(Data entries)

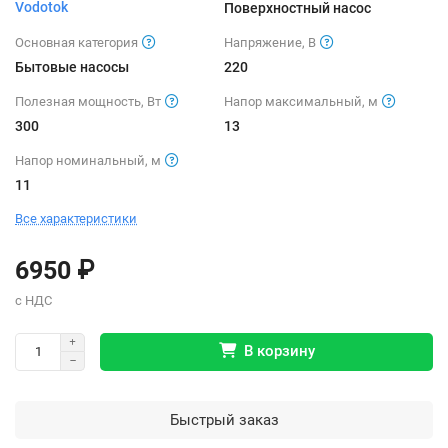
Vodotok
Поверхностный насос
Основная категория
Напряжение, В
Бытовые насосы
220
Полезная мощность, Вт
Напор максимальный, м
300
13
Напор номинальный, м
11
Все характеристики
6950 ₽
В корзину
Быстрый заказ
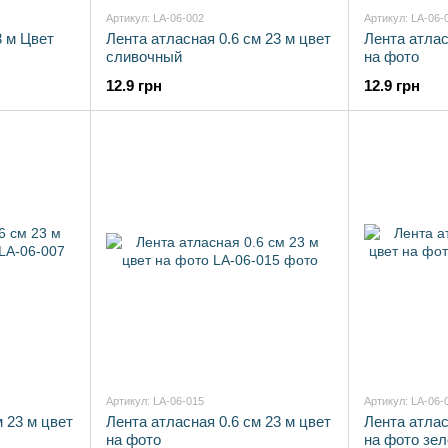
Артикул: LA-06-002
Артикул: LA-06-
3 м Цвет
Лента атласная 0.6 см 23 м цвет
Лента атлас
сливочный
на фото
12.9 грн
12.9 грн
Артикул: LA-06-015
Артикул: LA-06-
м 23 м цвет
Лента атласная 0.6 см 23 м цвет
Лента атлас
на фото
на фото зе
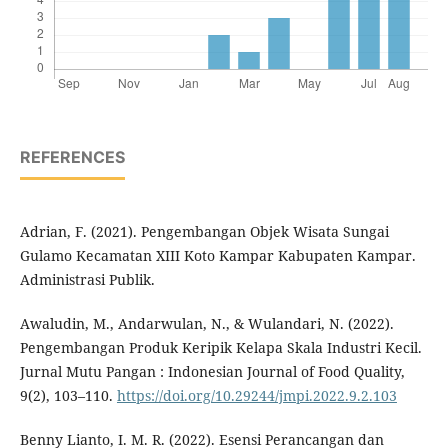
REFERENCES
Adrian, F. (2021). Pengembangan Objek Wisata Sungai
Gulamo Kecamatan XIII Koto Kampar Kabupaten Kampar.
Administrasi Publik.
Awaludin, M., Andarwulan, N., & Wulandari, N. (2022).
Pengembangan Produk Keripik Kelapa Skala Industri Kecil.
Jurnal Mutu Pangan : Indonesian Journal of Food Quality,
9(2), 103–110.
https://doi.org/10.29244/jmpi.2022.9.2.103
Benny Lianto, I. M. R. (2022). Esensi Perancangan dan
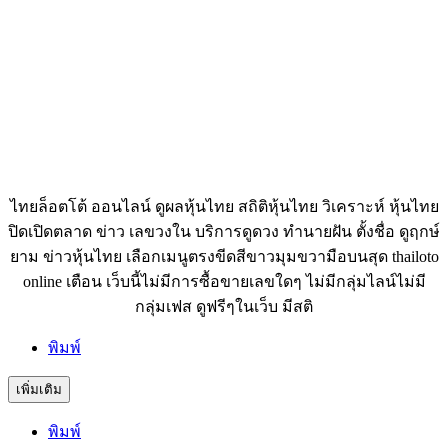
ไทยล็อตโต้ ออนไลน์ ดูผลหุ้นไทย สถิติหุ้นไทย วิเคราะห์ หุ้นไทย
ปิดเปิดตลาด ข่าว เลขวงใน บริการดูดวง ทำนายฝัน ตั้งชื่อ ดูฤกษ์
ยาม ข่าวหุ้นไทย เลือกเมนูตรงขีดสีขาวมุมขวามือบนสุด thailoto
online เตือน เว็บนี้ไม่มีการซื้อขายเลขใดๆ ไม่มีกลุ่มไลน์ไม่มี
กลุ่มเฟส ดูฟรีๆในเว็บ มีสติ
พิมพ์
เพิ่มเติม
พิมพ์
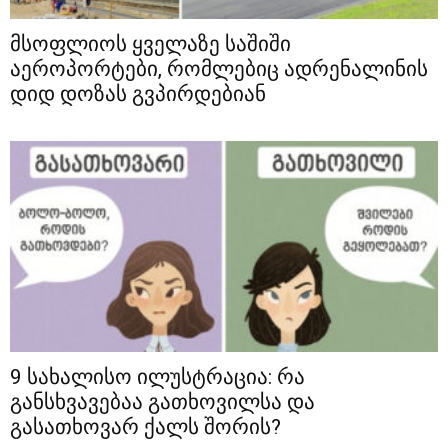
მსოფლიოს ყველაზე საშიში
აეროპორტები, რომლებიც ადრენალინის
დიდ დოზას გვპირდებიან
9 სახალისო ილუსტრაცია: რა
განსხვავებაა გათხოვილსა და
გასათხოვარ ქალს შორის?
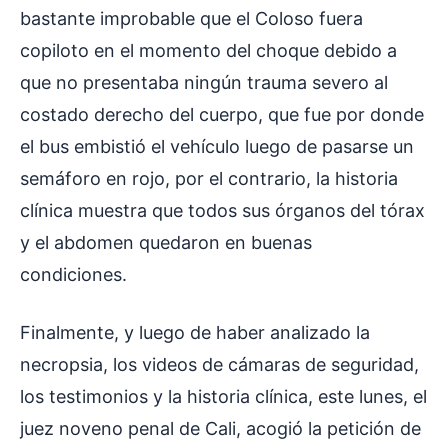
bastante improbable que el Coloso fuera
copiloto en el momento del choque debido a
que no presentaba ningún trauma severo al
costado derecho del cuerpo, que fue por donde
el bus embistió el vehículo luego de pasarse un
semáforo en rojo, por el contrario, la historia
clínica muestra que todos sus órganos del tórax
y el abdomen quedaron en buenas
condiciones.
Finalmente, y luego de haber analizado la
necropsia, los videos de cámaras de seguridad,
los testimonios y la historia clínica, este lunes, el
juez noveno penal de Cali, acogió la petición de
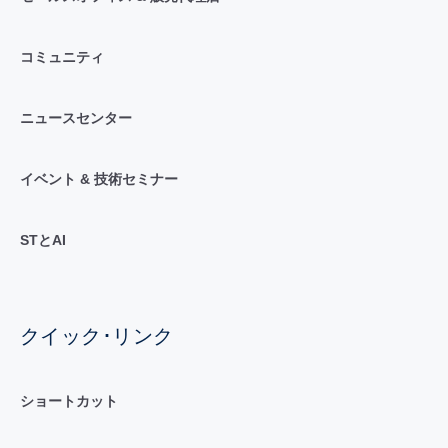
コミュニティ
ニュースセンター
イベント & 技術セミナー
STとAI
クイック･リンク
ショートカット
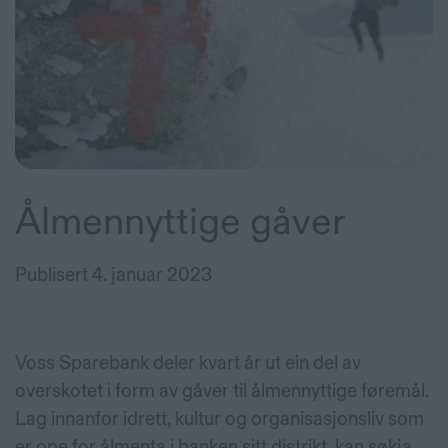
Ålmennyttige gåver
Publisert
4. januar 2023
Voss Sparebank deler kvart år ut ein del av
overskotet i form av
gåver til ålmennyttige føremål
.
Lag innanfor idrett, kultur og organisasjonsliv som
er ope for ålmenta i banken sitt distrikt, kan søkja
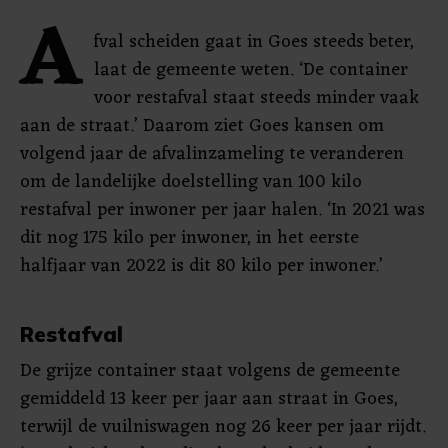
A
fval scheiden gaat in Goes steeds beter,
laat de gemeente weten. ‘De container
voor restafval staat steeds minder vaak
aan de straat.’ Daarom ziet Goes kansen om
volgend jaar de afvalinzameling te veranderen
om de landelijke doelstelling van 100 kilo
restafval per inwoner per jaar halen. ‘In 2021 was
dit nog 175 kilo per inwoner, in het eerste
halfjaar van 2022 is dit 80 kilo per inwoner.’
Restafval
De grijze container staat volgens de gemeente
gemiddeld 13 keer per jaar aan straat in Goes,
terwijl de vuilniswagen nog 26 keer per jaar rijdt.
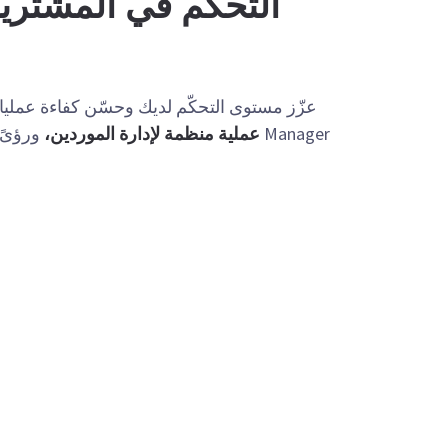
التحكّم في المشتري
Manager
عملية منظمة لإدارة الموردين،
ورؤىً 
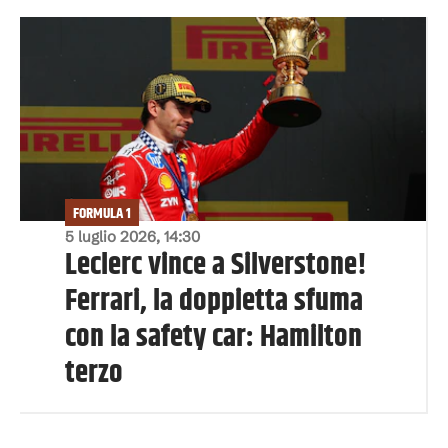
FORMULA 1
5 luglio 2026, 14:30
Leclerc vince a Silverstone!
Ferrari, la doppietta sfuma
con la safety car: Hamilton
terzo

▶ _What you should do_:
All records above must be copied exactly, though the pictures they hold are to be left out.

▶ _Expected answer_:
Vodotok
Поверхностный насос
Основная категория
Напряжение, В
Бытовые насосы
220
Полезная мощность, Вт
Напор максимальный, м
300
13
Напор номинальный, м
11
Все характеристики
6950 ₽
В корзину
Быстрый заказ
Артикул: LA-06-002
Артикул: LA-06-
3 м Цвет
Лента атласная 0.6 см 23 м цвет
Лента атлас
сливочный
на фото
12.9 грн
12.9 грн
Артикул: LA-06-015
Артикул: LA-06-
м 23 м цвет
Лента атласная 0.6 см 23 м цвет
Лента атлас
на фото
на фото зе
REFERENCES
Adrian, F. (2021). Pengembangan Objek Wisata Sungai
Gulamo Kecamatan XIII Koto Kampar Kabupaten Kampar.
Administrasi Publik.
Awaludin, M., Andarwulan, N., & Wulandari, N. (2022).
Pengembangan Produk Keripik Kelapa Skala Industri Kecil.
Jurnal Mutu Pangan : Indonesian Journal of Food Quality,
9(2), 103–110.
https://doi.org/10.29244/jmpi.2022.9.2.103
Benny Lianto, I. M. R. (2022). Esensi Perancangan dan
ไทยล็อตโต้ ออนไลน์ ดูผลหุ้นไทย สถิติหุ้นไทย วิเคราะห์ หุ้นไทย
ปิดเปิดตลาด ข่าว เลขวงใน บริการดูดวง ทำนายฝัน ตั้งชื่อ ดูฤกษ์
ยาม ข่าวหุ้นไทย เลือกเมนูตรงขีดสีขาวมุมขวามือบนสุด thailoto
online เตือน เว็บนี้ไม่มีการซื้อขายเลขใดๆ ไม่มีกลุ่มไลน์ไม่มี
กลุ่มเฟส ดูฟรีๆในเว็บ มีสติ
พิมพ์
เพิ่มเติม
พิมพ์
მსოფლიოს ყველაზე საშიში
აეროპორტები, რომლებიც ადრენალინის
დიდ დოზას გვპირდებიან
9 სახალისო ილუსტრაცია: რა
განსხვავებაა გათხოვილსა და
გასათხოვარ ქალს შორის?
bastante improbable que el Coloso fuera
copiloto en el momento del choque debido a
que no presentaba ningún trauma severo al
costado derecho del cuerpo, que fue por donde
el bus embistió el vehículo luego de pasarse un
semáforo en rojo, por el contrario, la historia
clínica muestra que todos sus órganos del tórax
y el abdomen quedaron en buenas
condiciones.
Finalmente, y luego de haber analizado la
necropsia, los videos de cámaras de seguridad,
los testimonios y la historia clínica, este lunes, el
juez noveno penal de Cali, acogió la petición de
コミュニティ
ニュースセンター
イベント & 技術セミナー
STとAI
クイック･リンク
ショートカット
Ålmennyttige gåver
Publisert
4. januar 2023
Voss Sparebank deler kvart år ut ein del av
overskotet i form av
gåver til ålmennyttige føremål
.
Lag innanfor idrett, kultur og organisasjonsliv som
er ope for ålmenta i banken sitt distrikt, kan søkja
A
fval scheiden gaat in Goes steeds beter,
laat de gemeente weten. ‘De container
voor restafval staat steeds minder vaak
aan de straat.’ Daarom ziet Goes kansen om
volgend jaar de afvalinzameling te veranderen
om de landelijke doelstelling van 100 kilo
restafval per inwoner per jaar halen. ‘In 2021 was
dit nog 175 kilo per inwoner, in het eerste
halfjaar van 2022 is dit 80 kilo per inwoner.’
Restafval
De grijze container staat volgens de gemeente
gemiddeld 13 keer per jaar aan straat in Goes,
terwijl de vuilniswagen nog 26 keer per jaar rijdt.
التحكّم في المشتري
Manager
عملية منظمة لإدارة الموردين،
ورؤىً 
FORMULA 1
5 luglio 2026, 14:30
Leclerc vince a Silverstone!
Ferrari, la doppietta sfuma
con la safety car: Hamilton
terzo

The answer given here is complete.